Nowe aktualizacje przygotowali też eksperci z Mozilla Firefox. Najnowsze biuletyny bezpieczeństwa zawierają poprawki dla Firefox oraz Firefox ESR. „Podatności wykryte w poprzednich wersjach oprogramowania mogą umożliwić osobie atakującej przejęcie kontroli nad podatnym systemem” – informują pracownicy CERT.GOV.PL.

W wypadku Firefoxa mamy do czynienia z wersją 44.0.2. Dotyczy on jednego błędu zaklasyfikowanego jako „krytyczny”. Wykrył go Jason Pang z portalu OneSignal. Zauważył on, że wtyczki odpowiedzialne za mechanizmy bezpieczeństwa mogą zostać łatwo skorumpowane dzięki wykorzystaniu  mechanizmu Service Workers (odpowiedzialnemu za przechwytywanie wywołań sieciowych).
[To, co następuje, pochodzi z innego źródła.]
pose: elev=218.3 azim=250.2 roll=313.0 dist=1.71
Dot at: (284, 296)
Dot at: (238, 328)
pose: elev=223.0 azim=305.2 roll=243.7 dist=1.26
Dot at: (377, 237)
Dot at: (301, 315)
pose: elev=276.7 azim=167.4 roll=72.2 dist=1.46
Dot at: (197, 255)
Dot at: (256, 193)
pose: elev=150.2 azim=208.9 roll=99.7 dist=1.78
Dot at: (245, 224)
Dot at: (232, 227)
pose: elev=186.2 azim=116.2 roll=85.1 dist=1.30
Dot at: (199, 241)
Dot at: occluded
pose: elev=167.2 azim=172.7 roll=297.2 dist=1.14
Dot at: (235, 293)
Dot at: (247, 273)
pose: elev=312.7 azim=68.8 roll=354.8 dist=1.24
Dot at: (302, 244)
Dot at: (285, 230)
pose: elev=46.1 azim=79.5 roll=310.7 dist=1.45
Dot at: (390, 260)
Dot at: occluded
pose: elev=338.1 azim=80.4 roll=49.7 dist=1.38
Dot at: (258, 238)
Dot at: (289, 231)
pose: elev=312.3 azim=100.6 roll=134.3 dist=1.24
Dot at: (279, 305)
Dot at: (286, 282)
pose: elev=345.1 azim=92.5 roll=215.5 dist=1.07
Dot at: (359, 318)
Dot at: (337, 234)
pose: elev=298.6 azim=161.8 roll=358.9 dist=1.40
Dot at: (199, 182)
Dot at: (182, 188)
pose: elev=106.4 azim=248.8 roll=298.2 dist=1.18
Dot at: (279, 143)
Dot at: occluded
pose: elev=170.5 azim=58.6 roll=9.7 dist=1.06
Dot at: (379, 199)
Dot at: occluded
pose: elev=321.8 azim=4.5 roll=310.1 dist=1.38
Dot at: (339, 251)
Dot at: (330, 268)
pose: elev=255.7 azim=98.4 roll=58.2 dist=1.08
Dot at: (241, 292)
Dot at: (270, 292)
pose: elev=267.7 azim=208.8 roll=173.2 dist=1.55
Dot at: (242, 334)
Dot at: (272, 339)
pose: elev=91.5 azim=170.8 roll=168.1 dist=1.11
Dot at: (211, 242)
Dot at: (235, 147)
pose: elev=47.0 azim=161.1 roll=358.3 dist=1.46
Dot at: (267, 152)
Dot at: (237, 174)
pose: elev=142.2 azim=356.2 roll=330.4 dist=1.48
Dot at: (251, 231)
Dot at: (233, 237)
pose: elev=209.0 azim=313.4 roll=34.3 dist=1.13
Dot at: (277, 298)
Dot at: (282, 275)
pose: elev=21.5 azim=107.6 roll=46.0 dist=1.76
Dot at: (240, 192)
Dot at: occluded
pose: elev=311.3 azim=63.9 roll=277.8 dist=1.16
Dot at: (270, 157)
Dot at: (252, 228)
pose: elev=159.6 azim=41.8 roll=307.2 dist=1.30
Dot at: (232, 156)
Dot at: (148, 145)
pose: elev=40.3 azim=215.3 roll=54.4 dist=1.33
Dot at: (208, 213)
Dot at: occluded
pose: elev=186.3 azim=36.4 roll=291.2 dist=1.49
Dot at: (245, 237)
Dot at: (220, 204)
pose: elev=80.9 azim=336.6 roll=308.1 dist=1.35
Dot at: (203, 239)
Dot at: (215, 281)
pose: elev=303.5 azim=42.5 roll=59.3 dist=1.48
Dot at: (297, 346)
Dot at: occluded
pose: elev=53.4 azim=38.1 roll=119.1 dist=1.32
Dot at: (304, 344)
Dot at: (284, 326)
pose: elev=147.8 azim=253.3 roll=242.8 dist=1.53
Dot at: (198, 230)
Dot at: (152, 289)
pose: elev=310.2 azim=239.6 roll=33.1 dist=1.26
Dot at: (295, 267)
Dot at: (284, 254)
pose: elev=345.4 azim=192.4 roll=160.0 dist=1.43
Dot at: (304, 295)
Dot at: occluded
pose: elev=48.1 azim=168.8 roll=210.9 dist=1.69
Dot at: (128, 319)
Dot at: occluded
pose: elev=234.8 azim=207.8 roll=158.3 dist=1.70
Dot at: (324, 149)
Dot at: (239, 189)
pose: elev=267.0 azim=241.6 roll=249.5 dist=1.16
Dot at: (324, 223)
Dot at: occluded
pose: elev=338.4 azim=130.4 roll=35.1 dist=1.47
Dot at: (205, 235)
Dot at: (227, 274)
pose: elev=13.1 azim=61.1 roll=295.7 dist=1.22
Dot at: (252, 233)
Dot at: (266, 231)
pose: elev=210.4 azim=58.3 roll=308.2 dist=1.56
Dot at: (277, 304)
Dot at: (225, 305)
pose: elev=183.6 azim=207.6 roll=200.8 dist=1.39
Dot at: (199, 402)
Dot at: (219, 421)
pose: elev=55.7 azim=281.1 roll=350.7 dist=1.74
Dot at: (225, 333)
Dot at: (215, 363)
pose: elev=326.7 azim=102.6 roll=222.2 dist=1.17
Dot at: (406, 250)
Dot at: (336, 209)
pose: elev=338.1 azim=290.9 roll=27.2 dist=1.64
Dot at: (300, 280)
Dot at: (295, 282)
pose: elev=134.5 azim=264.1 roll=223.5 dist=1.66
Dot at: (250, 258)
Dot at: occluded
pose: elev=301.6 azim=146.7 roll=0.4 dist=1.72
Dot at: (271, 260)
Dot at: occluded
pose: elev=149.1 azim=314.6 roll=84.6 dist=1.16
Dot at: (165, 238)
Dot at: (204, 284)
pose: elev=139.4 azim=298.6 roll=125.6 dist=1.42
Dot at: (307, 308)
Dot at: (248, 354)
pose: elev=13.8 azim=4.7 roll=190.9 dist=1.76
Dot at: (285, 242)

To pozwalało stronom ze złośliwym oprogramowaniem obejść regułę tego samego pochodzenia wykorzystując wtyczkę Flash.

Aktualizacja Firefox ESR 38.6.1 również dotyczy jednej krytycznej luki w systemie bezpieczeństwa. Chodzi o złośliwą czcionkę Graphite, która może omijać weryfikację wewnętrznych parametrów w bibliotece Graphite, co może skutkować przejęciem kontroli nad komputerem przez atakującego.

Linki do wszystkich aktualizacji znajdziemy na stronie CERT.GOV.PL, który działa w strukturze Departamentu Bezpieczeństwa Teleinformatycznego ABW. 

Zgodnie z przyjętą Polityką Ochrony Cyberprzestrzeni RP, w zakresie realizacji zadań związanych z bezpieczeństwem cyberprzestrzeni RP, Rządowy Zespół Reagowania na Incydenty Komputerowe CERT.GOV.PL pełni rolę głównego zespołu CERT w odniesieniu do administracji rządowej i sfery cywilnej. Podstawowym jego zadaniem jest zapewnianie i rozwijanie zdolności jednostek organizacyjnych administracji publicznej Rzeczypospolitej Polskiej do ochrony przed cyberzagrożeniami.
Realizuje on jednocześnie zadania głównego narodowego zespołu odpowiadającego za koordynację procesu obsługi incydentów komputerowych w obszarze cyberprzestrzeni RP (CRP).
Stanowi poziom II-gi Krajowego Systemu Reagowania na Incydenty Komputerowe w CRP.